Exercise objective |
What is needed is the full set of records, word for word, with no pictures.

*** Begin section ***

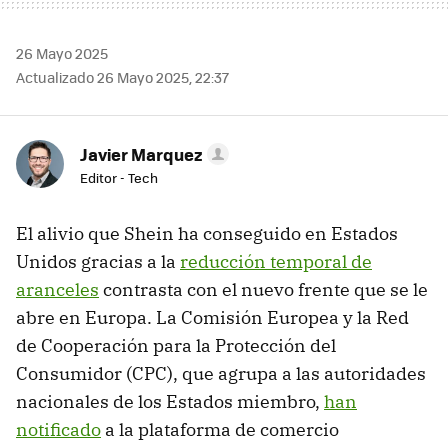
26 Mayo 2025
Actualizado 26 Mayo 2025, 22:37
Javier Marquez
Editor - Tech
El alivio que Shein ha conseguido en Estados
Unidos gracias a la
reducción temporal de
aranceles
contrasta con el nuevo frente que se le
abre en Europa. La Comisión Europea y la Red
de Cooperación para la Protección del
Consumidor (CPC), que agrupa a las autoridades
nacionales de los Estados miembro,
han
notificado
a la plataforma de comercio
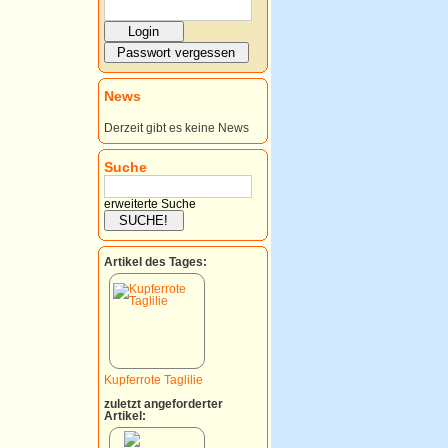
News
Derzeit gibt es keine News
Suche
erweiterte Suche
Artikel des Tages:
Kupferrote Taglilie
zuletzt angeforderter
Artikel:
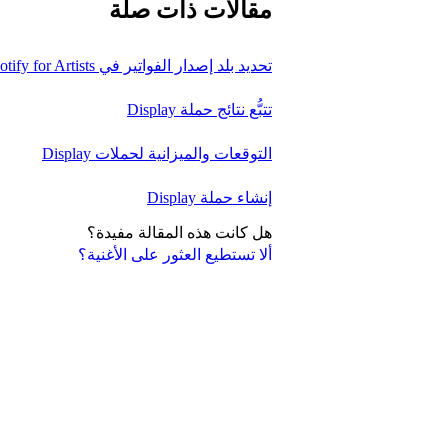
مقالات ذات صلة
تحديد بلد إصدار الفواتير في Spotify for Artists
تتبُّع نتائج حملة Display
التوقعات والميزانية لحملات Display
إنشاء حملة Display
هل كانت هذه المقالة مفيدة؟
ألا تستطيع العثور على الأغنية؟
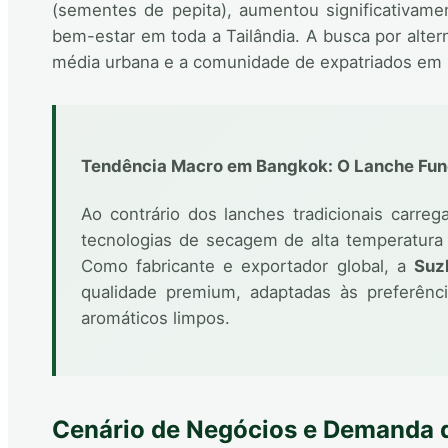
(sementes de pepita), aumentou significativam
bem-estar em toda a Tailândia. A busca por altern
média urbana e a comunidade de expatriados em
Tendência Macro em Bangkok: O Lanche Fun
Ao contrário dos lanches tradicionais carre
tecnologias de secagem de alta temperatura e
Como fabricante e exportador global, a
Suz
qualidade premium, adaptadas às preferênci
aromáticos limpos.
Cenário de Negócios e Demanda 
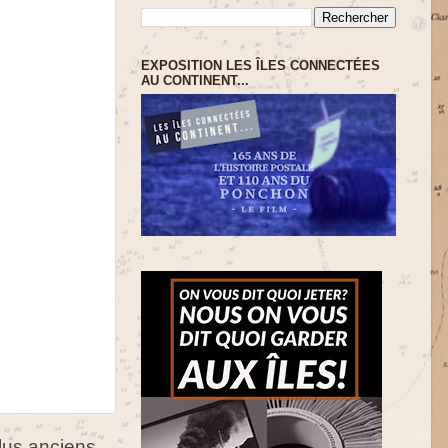
EXPOSITION LES ÎLES CONNECTÉES
AU CONTINENT...
us anciens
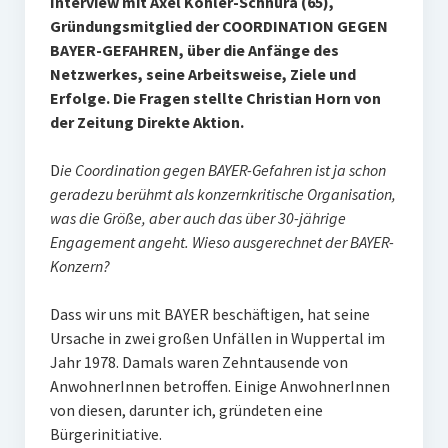
Interview mit Axel Köhler-Schnura (65),
Gründungsmitglied der COORDINATION GEGEN
BAYER-GEFAHREN, über die Anfänge des
Netzwerkes, seine Arbeitsweise, Ziele und
Erfolge. Die Fragen stellte Christian Horn von
der Zeitung Direkte Aktion.
D
ie Coordination gegen BAYER-Gefahren ist ja schon
geradezu berühmt als konzernkritische Organisation,
was die Größe, aber auch das über 30-jährige
Engagement angeht. Wieso ausgerechnet der BAYER-
Konzern?
Dass wir uns mit BAYER beschäftigen, hat seine
Ursache in zwei großen Unfällen in Wuppertal im
Jahr 1978. Damals waren Zehntausende von
AnwohnerInnen betroffen. Einige AnwohnerInnen
von diesen, darunter ich, gründeten eine
Bürgerinitiative.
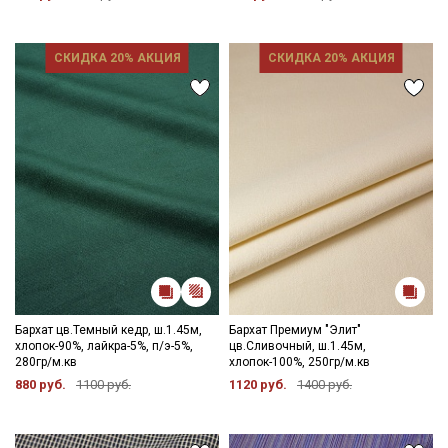
СКИДКА 20% АКЦИЯ
СКИДКА 20% АКЦИЯ
Бархат цв.Темный кедр, ш.1.45м,
Бархат Премиум "Элит"
хлопок-90%, лайкра-5%, п/э-5%,
цв.Сливочный, ш.1.45м,
280гр/м.кв
хлопок-100%, 250гр/м.кв
880 руб.
1100 руб.
1120 руб.
1400 руб.
Секретная рассылка от Купава
Мы публикуем здесь дополнительные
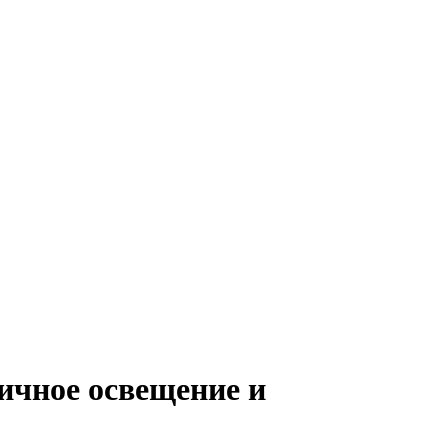
личное освещение и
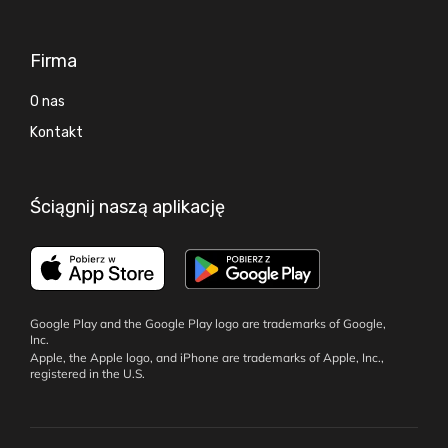
Firma
O nas
Kontakt
Ściągnij naszą aplikację
Google Play and the Google Play logo are trademarks of Google,
Inc.
Apple, the Apple logo, and iPhone are trademarks of Apple, Inc.,
registered in the U.S.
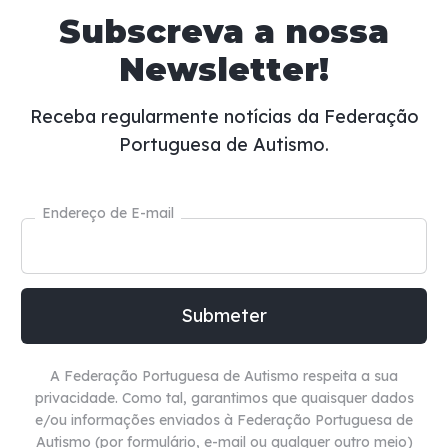
Subscreva a nossa
Newsletter!
Receba regularmente notícias da Federação
Portuguesa de Autismo.
Endereço de E-mail
A Federação Portuguesa de Autismo respeita a sua
privacidade. Como tal, garantimos que quaisquer dados
e/ou informações enviados à Federação Portuguesa de
Autismo (por formulário, e-mail ou qualquer outro meio)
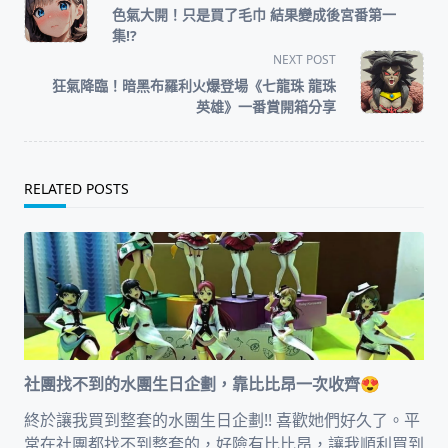
class="nav-
色氣大開！只是買了毛巾 結果變成後宮番第一
subtitle
集!?
screen-
NEXT POST
reader-
狂氣降臨！暗黑布羅利火爆登場《七龍珠 龍珠
text">Page</span>
英雄》一番賞開箱分享
RELATED POSTS
社團找不到的水團生日企劃，靠比比昂一次收齊😍
終於讓我買到整套的水團生日企劃!! 喜歡她們好久了。平
常在社團都找不到整套的，好險有比比昂，讓我順利買到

*** End section ***

Task answer |
26 Mayo 2025
Actualizado 26 Mayo 2025, 22:37
Javier Marquez
Editor - Tech
El alivio que Shein ha conseguido en Estados
Unidos gracias a la
reducción temporal de
aranceles
contrasta con el nuevo frente que se le
abre en Europa. La Comisión Europea y la Red
de Cooperación para la Protección del
Consumidor (CPC), que agrupa a las autoridades
nacionales de los Estados miembro,
han
notificado
a la plataforma de comercio
News
Derzeit gibt es keine News
Suche
erweiterte Suche
Artikel des Tages:
Kupferrote Taglilie
zuletzt angeforderter
Artikel:
مقالات ذات صلة
تحديد بلد إصدار الفواتير في Spotify for Artists
تتبُّع نتائج حملة Display
التوقعات والميزانية لحملات Display
إنشاء حملة Display
هل كانت هذه المقالة مفيدة؟
ألا تستطيع العثور على الأغنية؟
(sementes de pepita), aumentou significativam
bem-estar em toda a Tailândia. A busca por altern
média urbana e a comunidade de expatriados em
Tendência Macro em Bangkok: O Lanche Fun
Ao contrário dos lanches tradicionais carre
tecnologias de secagem de alta temperatura e
Como fabricante e exportador global, a
Suz
qualidade premium, adaptadas às preferênci
aromáticos limpos.
Cenário de Negócios e Demanda 
EXPOSITION LES ÎLES CONNECTÉES
AU CONTINENT...
us anciens
Interview mit Axel Köhler-Schnura (65),
Gründungsmitglied der COORDINATION GEGEN
BAYER-GEFAHREN, über die Anfänge des
Netzwerkes, seine Arbeitsweise, Ziele und
Erfolge. Die Fragen stellte Christian Horn von
der Zeitung Direkte Aktion.
D
ie Coordination gegen BAYER-Gefahren ist ja schon
geradezu berühmt als konzernkritische Organisation,
was die Größe, aber auch das über 30-jährige
Engagement angeht. Wieso ausgerechnet der BAYER-
Konzern?
Dass wir uns mit BAYER beschäftigen, hat seine
Ursache in zwei großen Unfällen in Wuppertal im
Jahr 1978. Damals waren Zehntausende von
AnwohnerInnen betroffen. Einige AnwohnerInnen
von diesen, darunter ich, gründeten eine
Bürgerinitiative.
СКИДКА 20% АКЦИЯ
СКИДКА 20% АКЦИЯ
Бархат цв.Темный кедр, ш.1.45м,
Бархат Премиум "Элит"
хлопок-90%, лайкра-5%, п/э-5%,
цв.Сливочный, ш.1.45м,
280гр/м.кв
хлопок-100%, 250гр/м.кв
880 руб.
1100 руб.
1120 руб.
1400 руб.
Секретная рассылка от Купава
Мы публикуем здесь дополнительные
личное освещение и
Firma
O nas
Kontakt
Ściągnij naszą aplikację
Google Play and the Google Play logo are trademarks of Google,
Inc.
Apple, the Apple logo, and iPhone are trademarks of Apple, Inc.,
registered in the U.S.
Subscreva a nossa
Newsletter!
Receba regularmente notícias da Federação
Portuguesa de Autismo.
Endereço de E-mail
A Federação Portuguesa de Autismo respeita a sua
privacidade. Como tal, garantimos que quaisquer dados
e/ou informações enviados à Federação Portuguesa de
Autismo (por formulário, e-mail ou qualquer outro meio)
class="nav-
色氣大開！只是買了毛巾 結果變成後宮番第一
subtitle
集!?
screen-
NEXT POST
reader-
狂氣降臨！暗黑布羅利火爆登場《七龍珠 龍珠
text">Page</span>
英雄》一番賞開箱分享
RELATED POSTS
社團找不到的水團生日企劃，靠比比昂一次收齊😍
終於讓我買到整套的水團生日企劃!! 喜歡她們好久了。平
常在社團都找不到整套的，好險有比比昂，讓我順利買到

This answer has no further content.